[Work order] Return exactly the lines below, starting with the one that has "Träumen ausgemalt. Aber" and going on through the one that has "Über den nicht".

[Saved entries]
"""

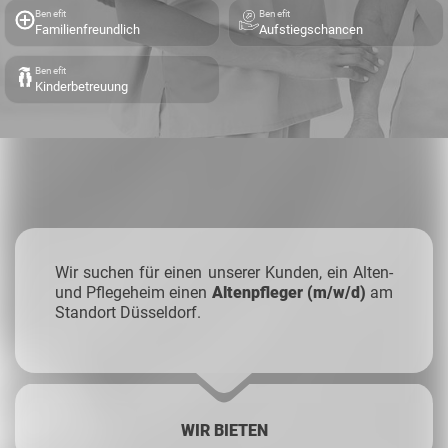
Benefit
Benefit
Familienfreundlich
Aufstiegschancen
Benefit
Kinderbetreuung
Wir suchen für einen unserer Kunden, ein Alten-
und Pflegeheim einen
Altenpfleger (m/w/d)
am
Standort Düsseldorf.
WIR BIETEN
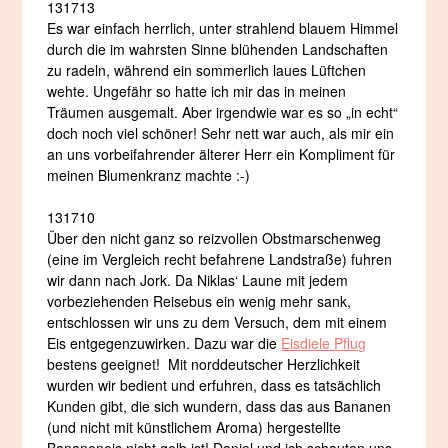
131713
Es war einfach herrlich, unter strahlend blauem Himmel
durch die im wahrsten Sinne blühenden Landschaften
zu radeln, während ein sommerlich laues Lüftchen
wehte. Ungefähr so hatte ich mir das in meinen
Träumen ausgemalt. Aber irgendwie war es so „in echt“
doch noch viel schöner! Sehr nett war auch, als mir ein
an uns vorbeifahrender älterer Herr ein Kompliment für
meinen Blumenkranz machte :-)
131710
Über den nicht ganz so reizvollen Obstmarschenweg
(eine im Vergleich recht befahrene Landstraße) fuhren
wir dann nach Jork. Da Niklas‘ Laune mit jedem
vorbeziehenden Reisebus ein wenig mehr sank,
entschlossen wir uns zu dem Versuch, dem mit einem
Eis entgegenzuwirken. Dazu war die
Eisdiele Pflug
bestens geeignet! Mit norddeutscher Herzlichkeit
wurden wir bedient und erfuhren, dass es tatsächlich
Kunden gibt, die sich wundern, dass das aus Bananen
(und nicht mit künstlichem Aroma) hergestellte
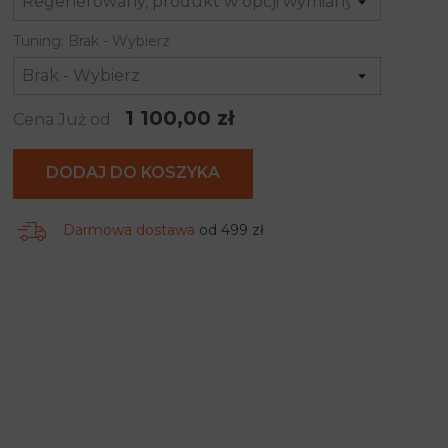
Tuning: Brak - Wybierz
1 100,00 zł
Cena Już od
DODAJ DO KOSZYKA
Darmowa dostawa
od 499 zł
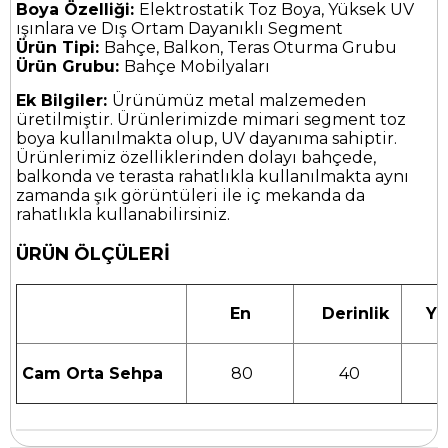
Boya Özelliği:
Elektrostatik Toz Boya, Yüksek UV
ışınlara ve Dış Ortam Dayanıklı Segment
Ürün Tipi:
Bahçe, Balkon, Teras Oturma Grubu
Ürün Grubu:
Bahçe Mobilyaları
Ek Bilgiler:
Ürünümüz metal malzemeden
üretilmiştir. Ürünlerimizde mimari segment toz
boya kullanılmakta olup, UV dayanıma sahiptir.
Ürünlerimiz özelliklerinden dolayı bahçede,
balkonda ve terasta rahatlıkla kullanılmakta aynı
zamanda şık görüntüleri ile iç mekanda da
rahatlıkla kullanabilirsiniz.
ÜRÜN ÖLÇÜLERİ
En
Derinlik
Yük
Cam Orta Sehpa
80
40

"""

[Expected output]
Träumen ausgemalt. Aber irgendwie war es so „in echt“
doch noch viel schöner! Sehr nett war auch, als mir ein
an uns vorbeifahrender älterer Herr ein Kompliment für
meinen Blumenkranz machte :-)
131710
Über den nicht ganz so reizvollen Obstmarschenweg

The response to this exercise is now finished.